Do Sea Turtles See the Light? Developing Solar-Powered Illuminated Nets to Reduce Sea Turtle Bycatch

By JESSE SENKO, AGNESE MANCINI, MARK BAILLY, JENNIFER BLAIN CHRISTEN, LEKELIA JENKINS, and JOHN WANG

Small-scale or coastal fisheries are vital for food supply, food security, nutrition, income, and livelihoods worldwide. However, both overfishing and incidental catch (bycatch) of nontarget species in coastal fisheries can jeopardize their long-term viability and create problems for threatened species and sensitive habitats, as well as for the coastal communities that depend on those fisheries. Bycatch of sea turtles in gillnet and entangling net fisheries has been linked to declines in sea turtle populations worldwide and has also led to costly closures of fisheries in coastal communities that have few economic alternatives.

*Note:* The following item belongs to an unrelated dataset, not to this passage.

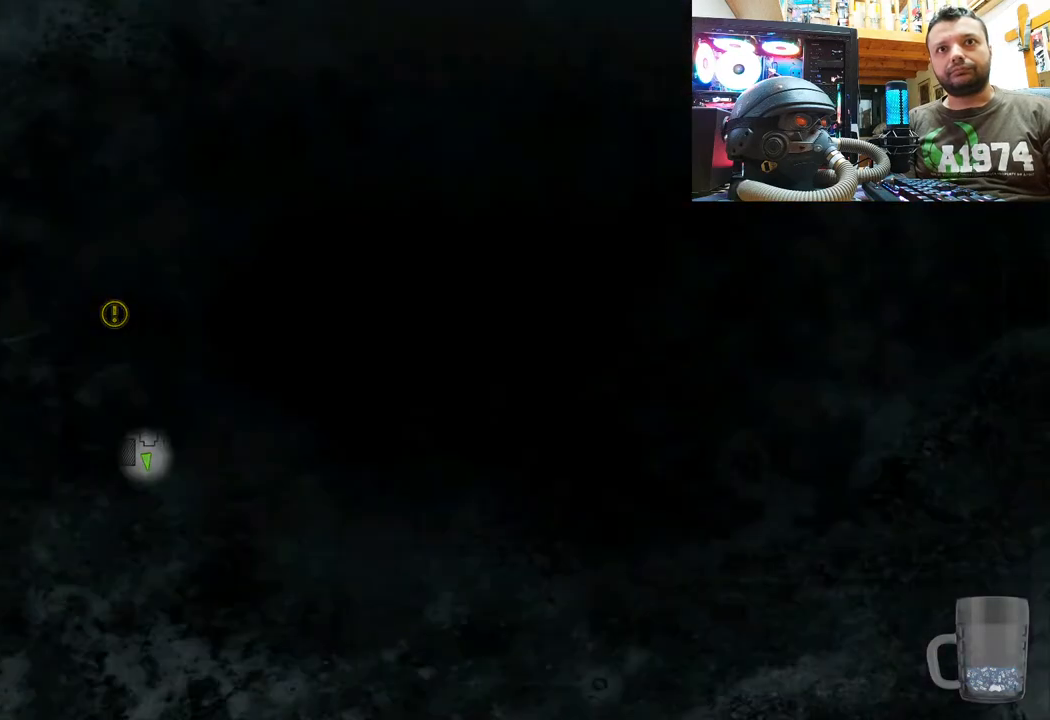
{"buttons": [], "left_stick": "center", "right_stick": "center", "events": []}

Unlike studies of industrial-scale fisheries, limited research has been done to evaluate bycatch and develop technologies that reduce bycatch impacts in coastal fisheries. But that is beginning to change. Recent research has found that net illumination—using battery-powered light-emitting diodes (LEDs) or chemical lightsticks—is capable of reducing bycatch of sea turtles (by 40–74 percent) as well as small cetaceans (by 70 percent) and seabirds (by 85 percent) in coastal net fisheries at night while maintaining catch rates of target fish species. Although the exact reasons why this technology is effective are not yet known, net illumination is believed to provide a visual cue that alerts sea turtles and other nontarget species to the presence of nets or otherwise deters them.

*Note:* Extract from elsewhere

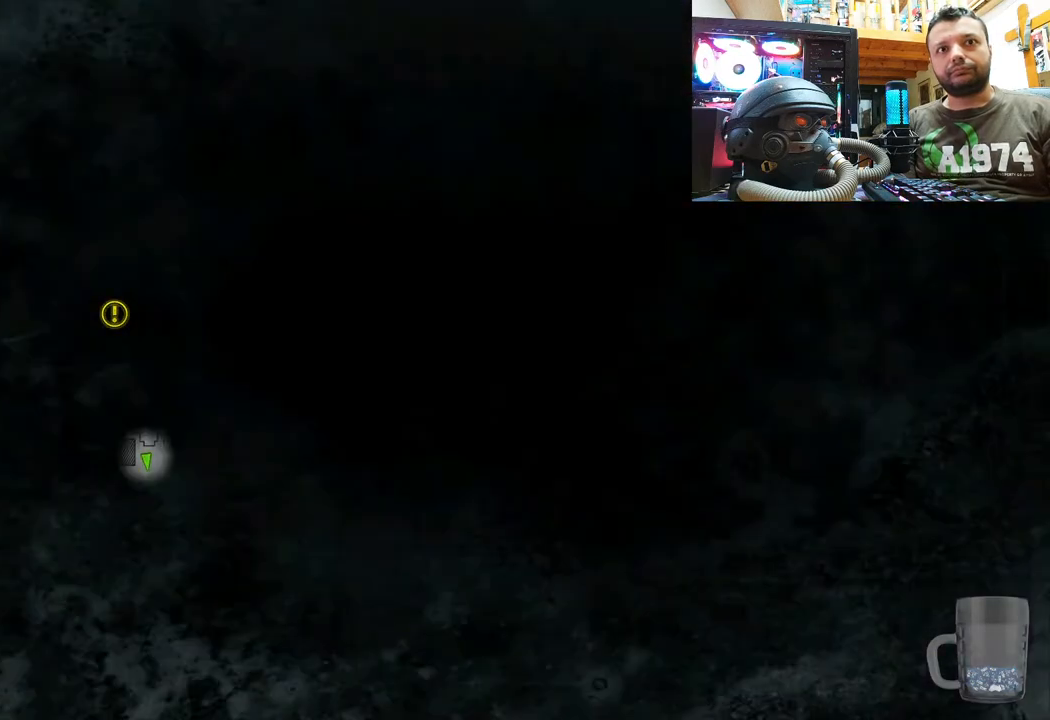
{"buttons": [], "left_stick": "center", "right_stick": "center", "events": []}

Testing of net illumination has expanded into multiple coastal fisheries worldwide, but broader implementation has been hindered by the lack of a sustainable method to illuminate nets that addresses energy demands, as well as a design that matches the specific needs of gillnet fishers. In particular, light levels in LEDs that are currently used begin to diminish after a few weeks of continual use, and the energy demand means that batteries must be changed monthly to maintain their effectiveness in reducing bycatch. This results in high costs for coastal fishers as well as environmental concerns over battery disposal. For example, LEDs used in previous bycatch- reduction research used two AA batteries per LED. One gillnet fishing vessel with 1 kilometer length of net with LEDs spaced every 10 meters would use 100 LEDs, so 200 AA batteries would be needed for every change of batteries. Moreover, previously tested designs of LED lights were not optimized for net fishery operations, causing frequent snags and weighing down the net.

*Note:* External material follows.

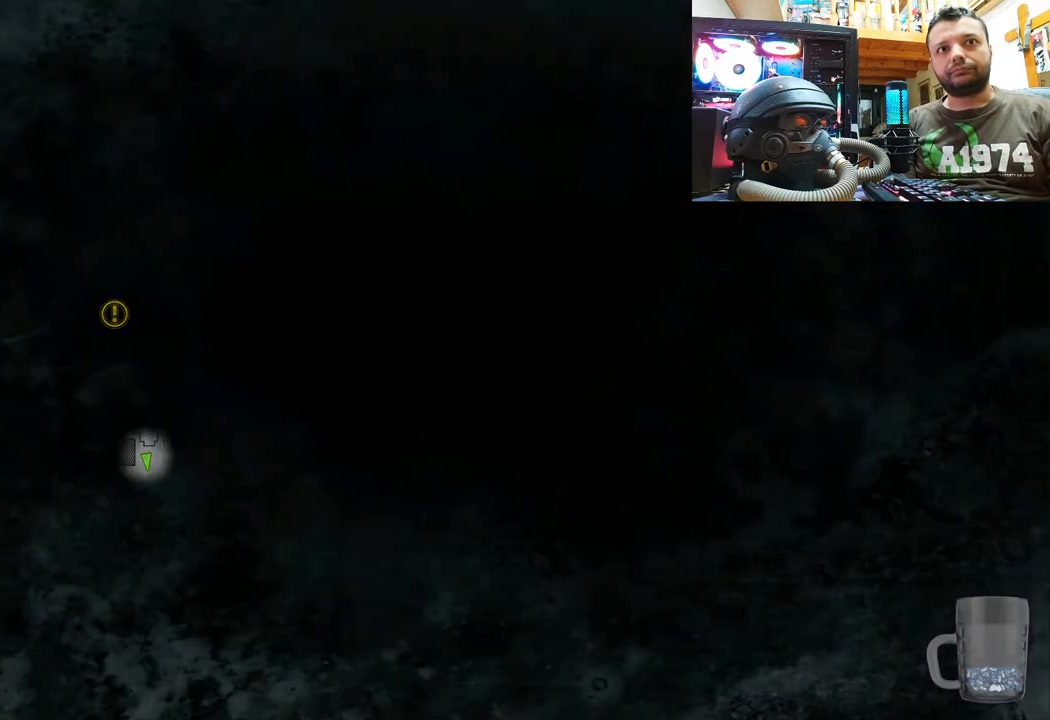
{"buttons": [], "left_stick": "center", "right_stick": "center", "events": []}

DEVELOPING SOLAR-POWERED NET ILLUMINATION

To address the challenges associated with current net illumination technology, we partnered with coastal fishers to develop a novel way to illuminate nets by harvesting renewable energy. Involving fishers in developing new gear and practices is an important step toward achieving fisher adoption and compliance of bycatch reduction technologies. Indeed, the most widely adopted gear modifications in commercial fisheries were developed by, or with strong input from, local fishers. Thus, in January 2018, we held our first of three workshops with local fishery leaders from northwestern Mexico to discuss developing a renewable-powered solution.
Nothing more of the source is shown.